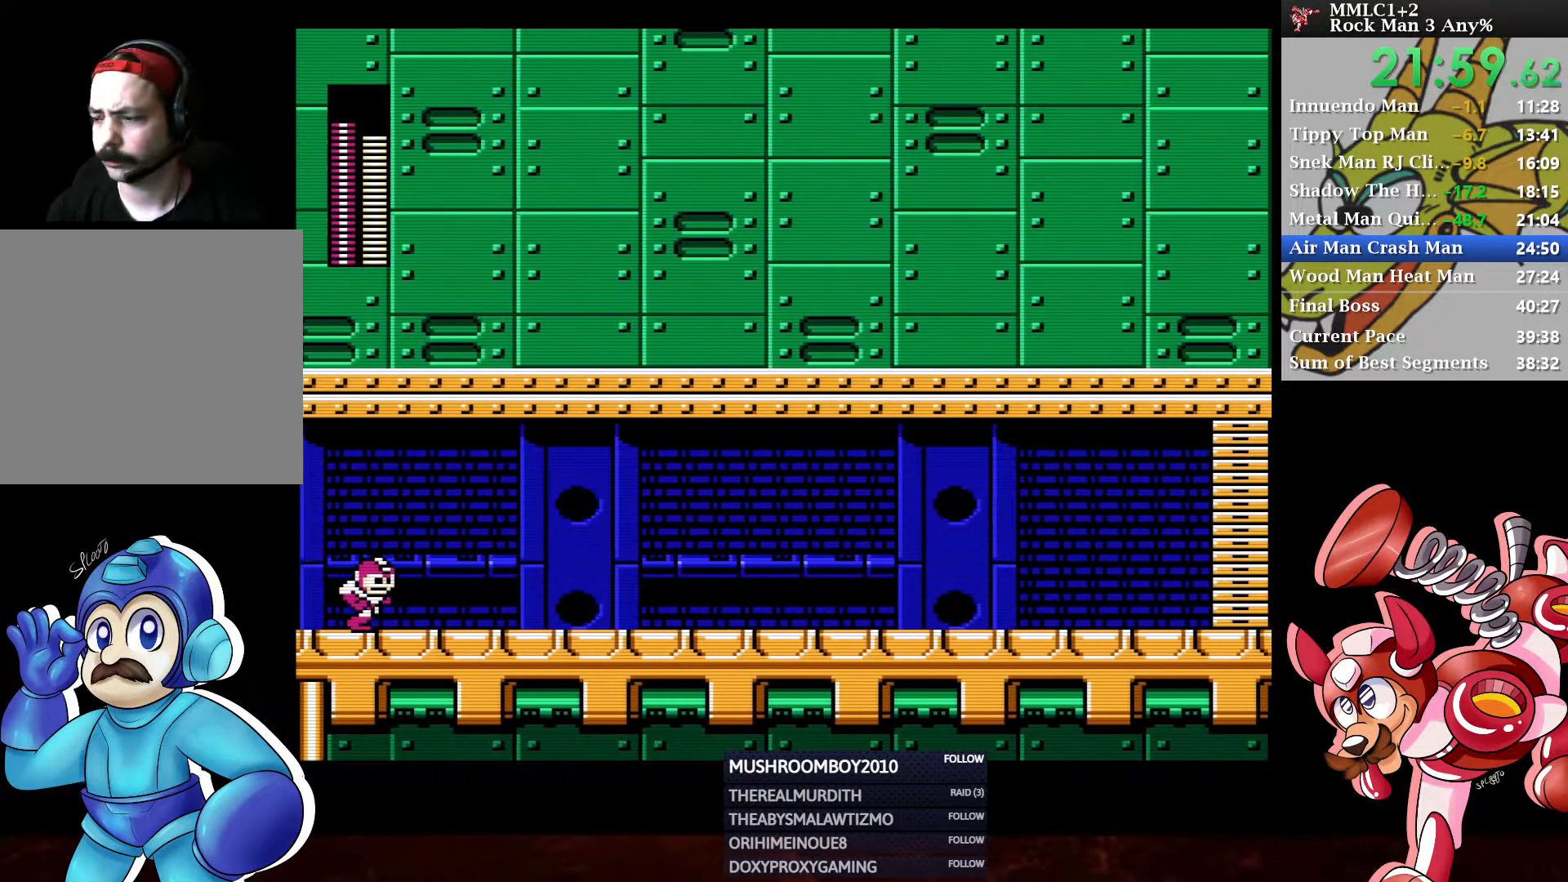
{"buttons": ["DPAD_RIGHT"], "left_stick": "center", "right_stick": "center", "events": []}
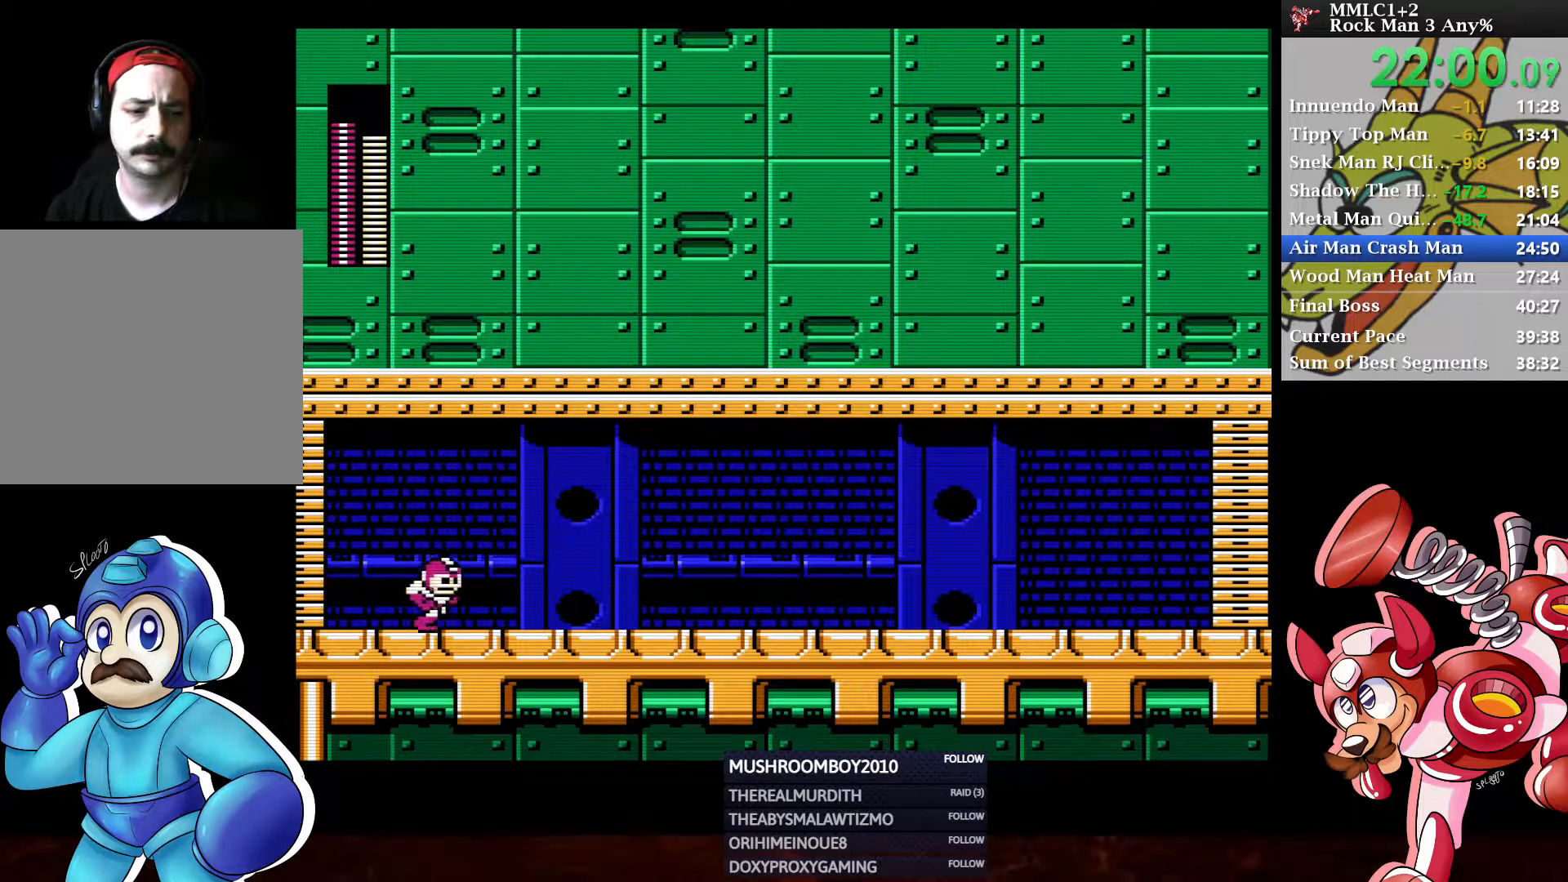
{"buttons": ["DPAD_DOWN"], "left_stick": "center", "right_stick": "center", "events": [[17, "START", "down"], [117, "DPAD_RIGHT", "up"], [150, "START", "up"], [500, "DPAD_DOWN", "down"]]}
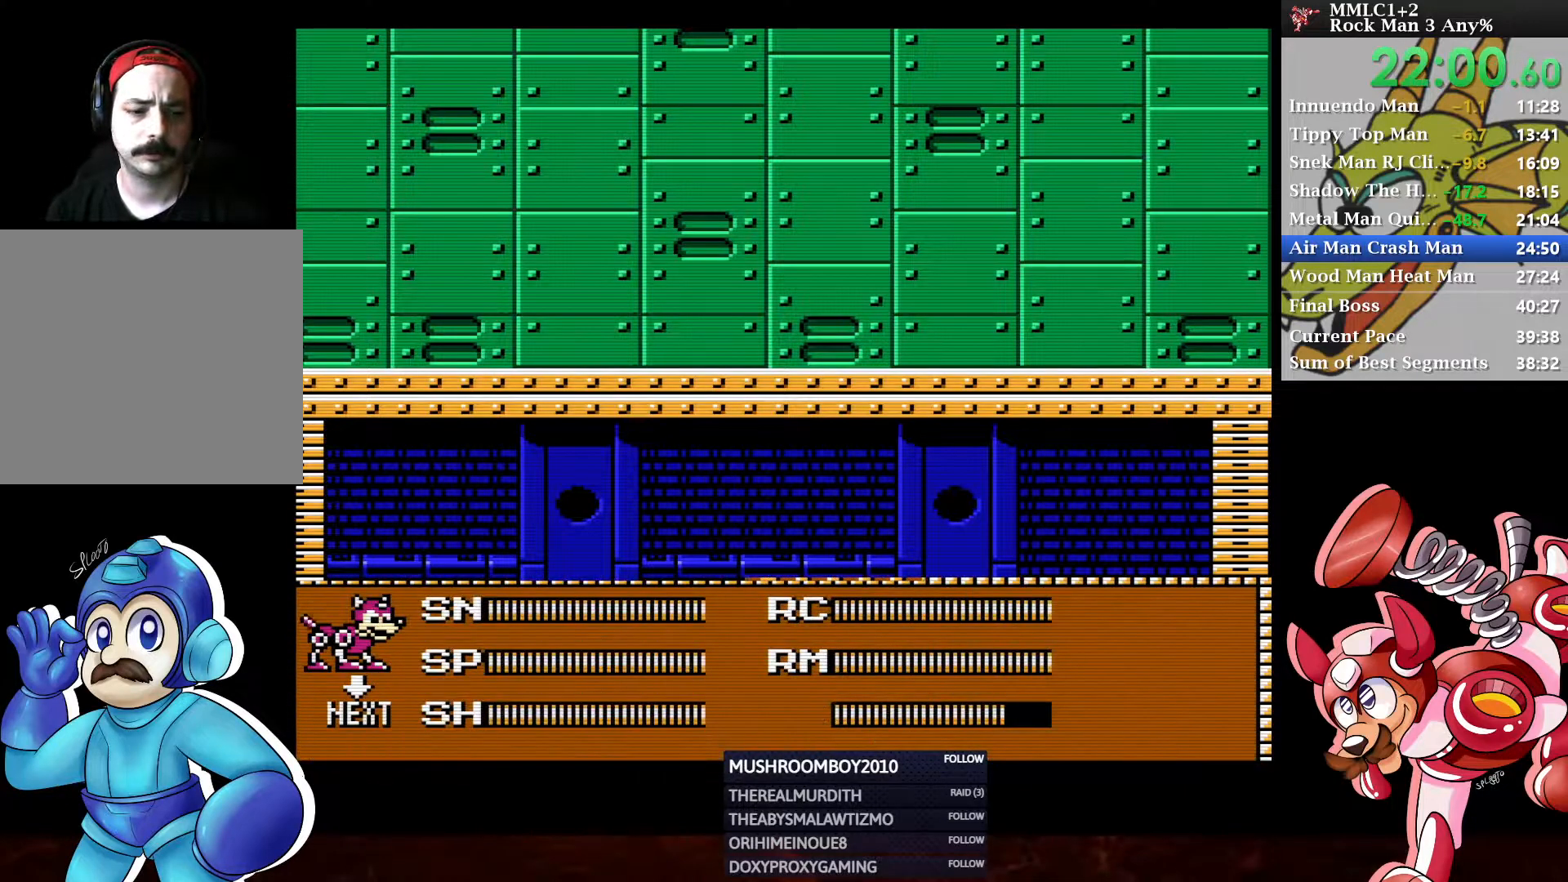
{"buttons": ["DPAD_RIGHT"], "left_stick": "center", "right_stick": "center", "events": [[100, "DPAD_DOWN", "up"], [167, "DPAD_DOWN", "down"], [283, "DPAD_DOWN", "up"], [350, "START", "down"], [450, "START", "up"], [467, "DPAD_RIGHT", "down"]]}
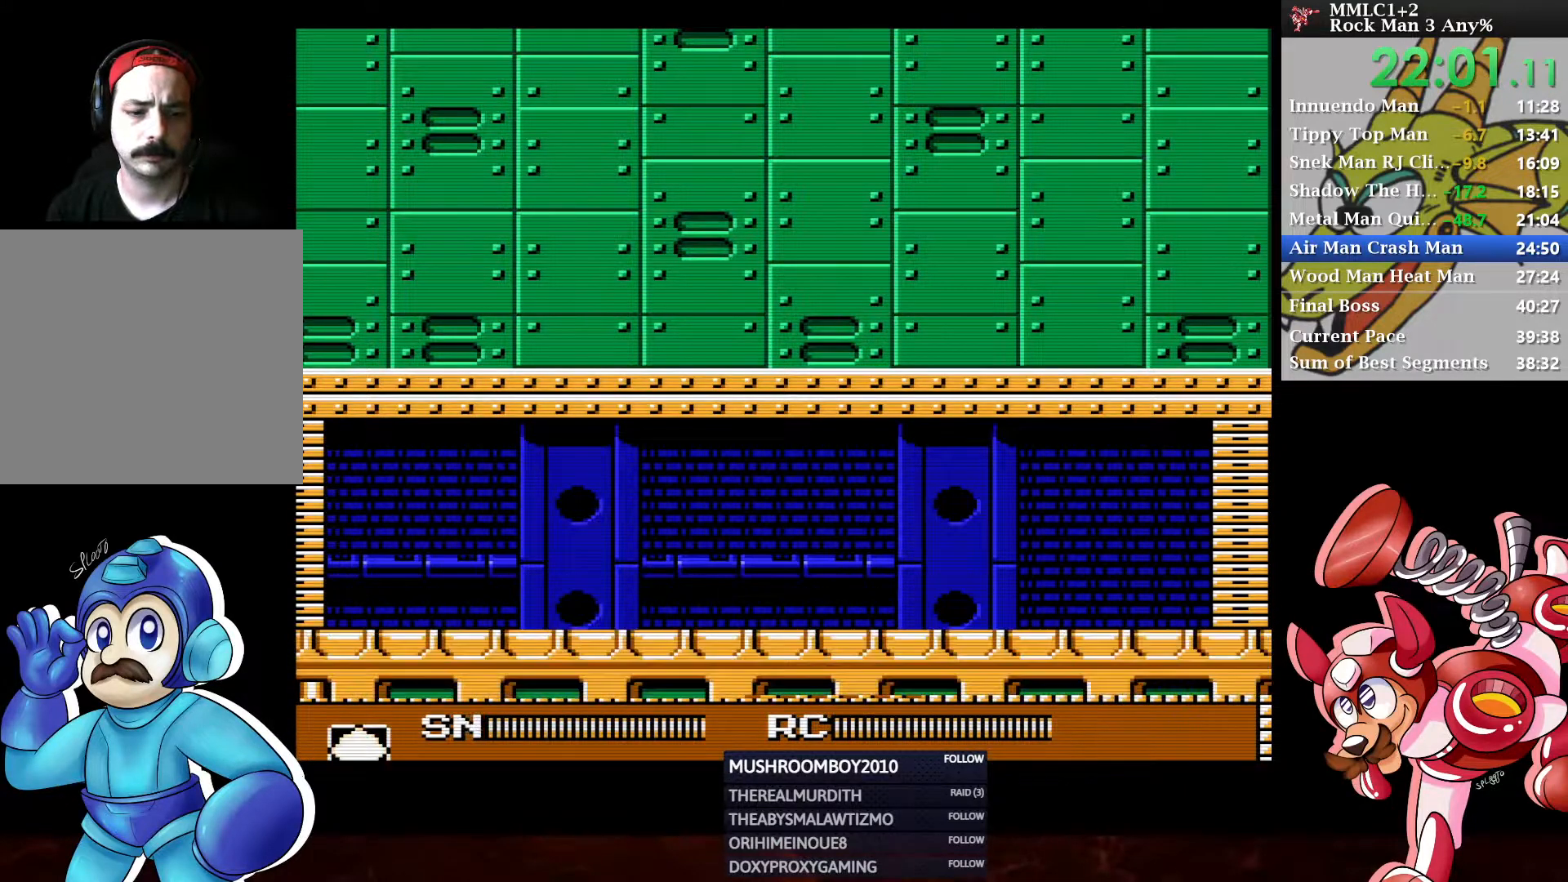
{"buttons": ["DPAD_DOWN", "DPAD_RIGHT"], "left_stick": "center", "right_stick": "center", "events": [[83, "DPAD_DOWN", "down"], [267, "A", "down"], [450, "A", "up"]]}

● **EXERCISE AIM**: Copy out each line of the listing that holds the string "START".

● **SOLUTION FOR THIS TASK**:
{"buttons": ["DPAD_DOWN"], "left_stick": "center", "right_stick": "center", "events": [[17, "START", "down"], [117, "DPAD_RIGHT", "up"], [150, "START", "up"], [500, "DPAD_DOWN", "down"]]}
{"buttons": ["DPAD_RIGHT"], "left_stick": "center", "right_stick": "center", "events": [[100, "DPAD_DOWN", "up"], [167, "DPAD_DOWN", "down"], [283, "DPAD_DOWN", "up"], [350, "START", "down"], [450, "START", "up"], [467, "DPAD_RIGHT", "down"]]}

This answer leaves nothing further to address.